Westpac worries deepen on child abuse allegations

Westpac is facing further allegations about child abuse links relating to the anti-money laundering scandal that rocked the Australian bank late last year.

Regulatory body Austrac has warned Westpac that it may up its statement of claim against the bank after an investigation uncovered evidence that an additional 272 customers may have used loopholes in the bank's money transfer systems to engage in child exploitation. This is 23 times higher than the initial suspicions raised relating to 12 cases of transactions made to known paedophile networks in the Philippines and South East Asia.

Westpac earlier this month blamed the failure of its anti money laundering (AML) processes on a mixture of technology and human error rather than any intentional wrongdoing, according to a report commissioned by the bank's former chairman Lindsay Maxsted.

The problem was highlighted in November when Westpac was hit with legal action by Austrac, the country's AML and terrorism financing watchdog, over its lax practices. The regulator found that Westpac had breached its reporting obligatons on 23 million transactions, forcing the bank to set aside $900m in case of legal liability.

The subsequent investigation noted a high turnover of staff and some problems with IT projects at a time of rapid change in financial technology.
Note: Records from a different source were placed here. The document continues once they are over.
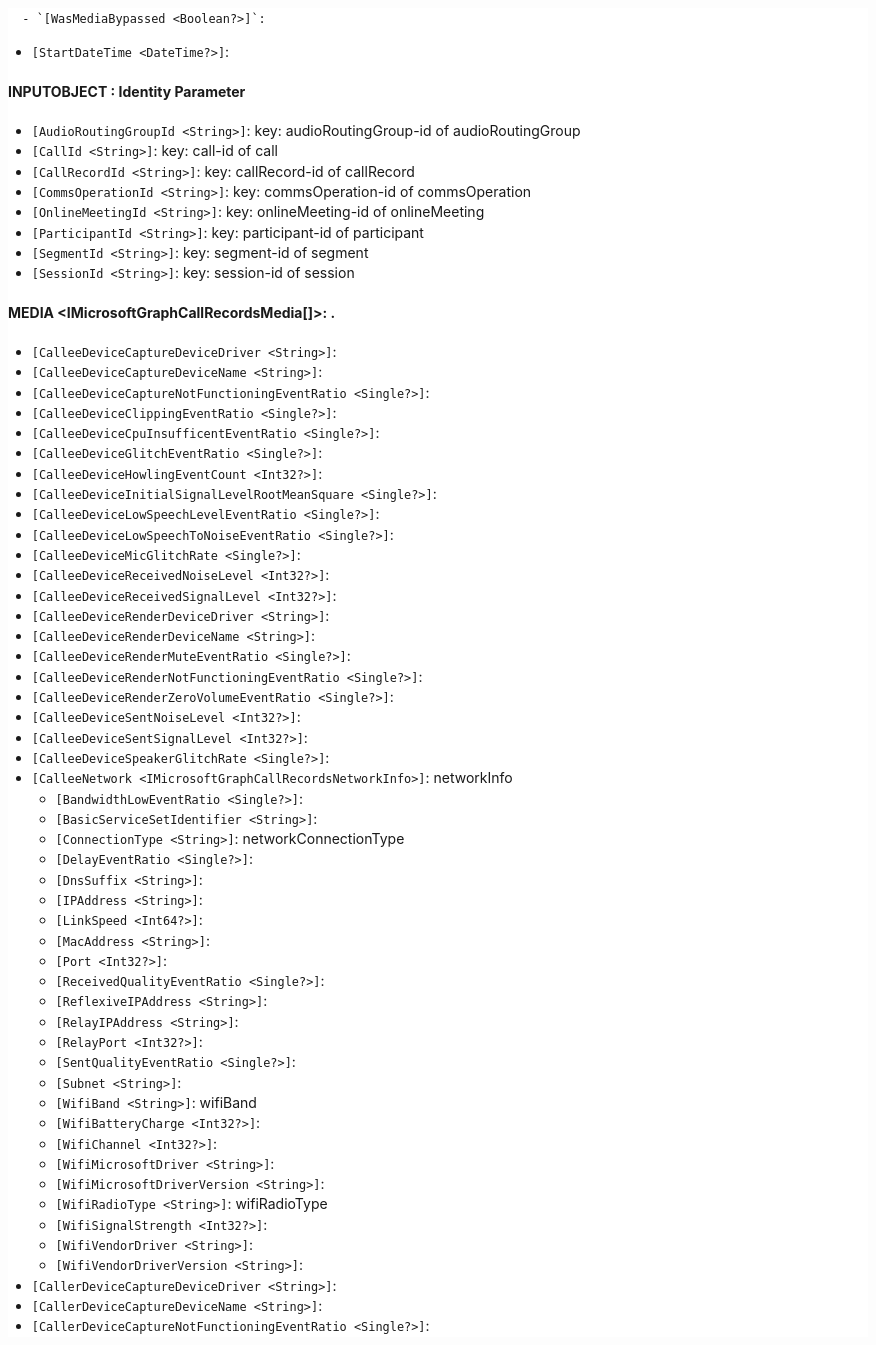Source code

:       - `[WasMediaBypassed <Boolean?>]`: 
  - `[StartDateTime <DateTime?>]`: 

#### INPUTOBJECT <ICloudCommunicationsIdentity>: Identity Parameter
  - `[AudioRoutingGroupId <String>]`: key: audioRoutingGroup-id of audioRoutingGroup
  - `[CallId <String>]`: key: call-id of call
  - `[CallRecordId <String>]`: key: callRecord-id of callRecord
  - `[CommsOperationId <String>]`: key: commsOperation-id of commsOperation
  - `[OnlineMeetingId <String>]`: key: onlineMeeting-id of onlineMeeting
  - `[ParticipantId <String>]`: key: participant-id of participant
  - `[SegmentId <String>]`: key: segment-id of segment
  - `[SessionId <String>]`: key: session-id of session

#### MEDIA <IMicrosoftGraphCallRecordsMedia[]>: .
  - `[CalleeDeviceCaptureDeviceDriver <String>]`: 
  - `[CalleeDeviceCaptureDeviceName <String>]`: 
  - `[CalleeDeviceCaptureNotFunctioningEventRatio <Single?>]`: 
  - `[CalleeDeviceClippingEventRatio <Single?>]`: 
  - `[CalleeDeviceCpuInsufficentEventRatio <Single?>]`: 
  - `[CalleeDeviceGlitchEventRatio <Single?>]`: 
  - `[CalleeDeviceHowlingEventCount <Int32?>]`: 
  - `[CalleeDeviceInitialSignalLevelRootMeanSquare <Single?>]`: 
  - `[CalleeDeviceLowSpeechLevelEventRatio <Single?>]`: 
  - `[CalleeDeviceLowSpeechToNoiseEventRatio <Single?>]`: 
  - `[CalleeDeviceMicGlitchRate <Single?>]`: 
  - `[CalleeDeviceReceivedNoiseLevel <Int32?>]`: 
  - `[CalleeDeviceReceivedSignalLevel <Int32?>]`: 
  - `[CalleeDeviceRenderDeviceDriver <String>]`: 
  - `[CalleeDeviceRenderDeviceName <String>]`: 
  - `[CalleeDeviceRenderMuteEventRatio <Single?>]`: 
  - `[CalleeDeviceRenderNotFunctioningEventRatio <Single?>]`: 
  - `[CalleeDeviceRenderZeroVolumeEventRatio <Single?>]`: 
  - `[CalleeDeviceSentNoiseLevel <Int32?>]`: 
  - `[CalleeDeviceSentSignalLevel <Int32?>]`: 
  - `[CalleeDeviceSpeakerGlitchRate <Single?>]`: 
  - `[CalleeNetwork <IMicrosoftGraphCallRecordsNetworkInfo>]`: networkInfo
    - `[BandwidthLowEventRatio <Single?>]`: 
    - `[BasicServiceSetIdentifier <String>]`: 
    - `[ConnectionType <String>]`: networkConnectionType
    - `[DelayEventRatio <Single?>]`: 
    - `[DnsSuffix <String>]`: 
    - `[IPAddress <String>]`: 
    - `[LinkSpeed <Int64?>]`: 
    - `[MacAddress <String>]`: 
    - `[Port <Int32?>]`: 
    - `[ReceivedQualityEventRatio <Single?>]`: 
    - `[ReflexiveIPAddress <String>]`: 
    - `[RelayIPAddress <String>]`: 
    - `[RelayPort <Int32?>]`: 
    - `[SentQualityEventRatio <Single?>]`: 
    - `[Subnet <String>]`: 
    - `[WifiBand <String>]`: wifiBand
    - `[WifiBatteryCharge <Int32?>]`: 
    - `[WifiChannel <Int32?>]`: 
    - `[WifiMicrosoftDriver <String>]`: 
    - `[WifiMicrosoftDriverVersion <String>]`: 
    - `[WifiRadioType <String>]`: wifiRadioType
    - `[WifiSignalStrength <Int32?>]`: 
    - `[WifiVendorDriver <String>]`: 
    - `[WifiVendorDriverVersion <String>]`: 
  - `[CallerDeviceCaptureDeviceDriver <String>]`: 
  - `[CallerDeviceCaptureDeviceName <String>]`: 
  - `[CallerDeviceCaptureNotFunctioningEventRatio <Single?>]`: 
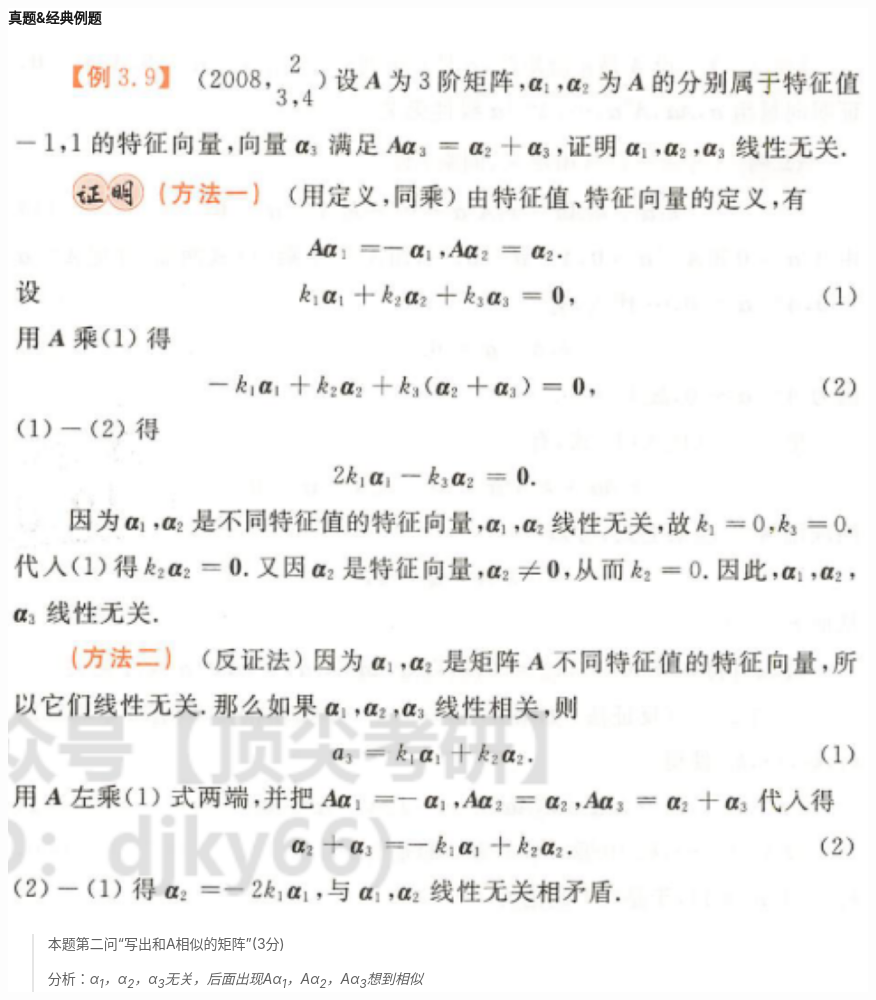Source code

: **真题&经典例题**

![2008-数二、三、四](index.assets/image-20210816164226942.png)

> 本题第二问“写出和A相似的矩阵”(3分)
>
> 分析：*$\alpha_1，\alpha_2，\alpha_3$无关，后面出现$A\alpha_1，A\alpha_2，A\alpha_3$​想到相似*
>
Many of these problems centred on the reporting of international funds transfer transactions and the lack of a reconciliation system to pick up any reporting errors.

Alongside the worrying child abuse claims, Austrac is also widening the scope of its penal process to include filing failures related to an estimated 60-90,000 Threshold Transaction Reports (TTR), far higher than the the late reporting of 17,870 TTRs that were the subject of the initial claim.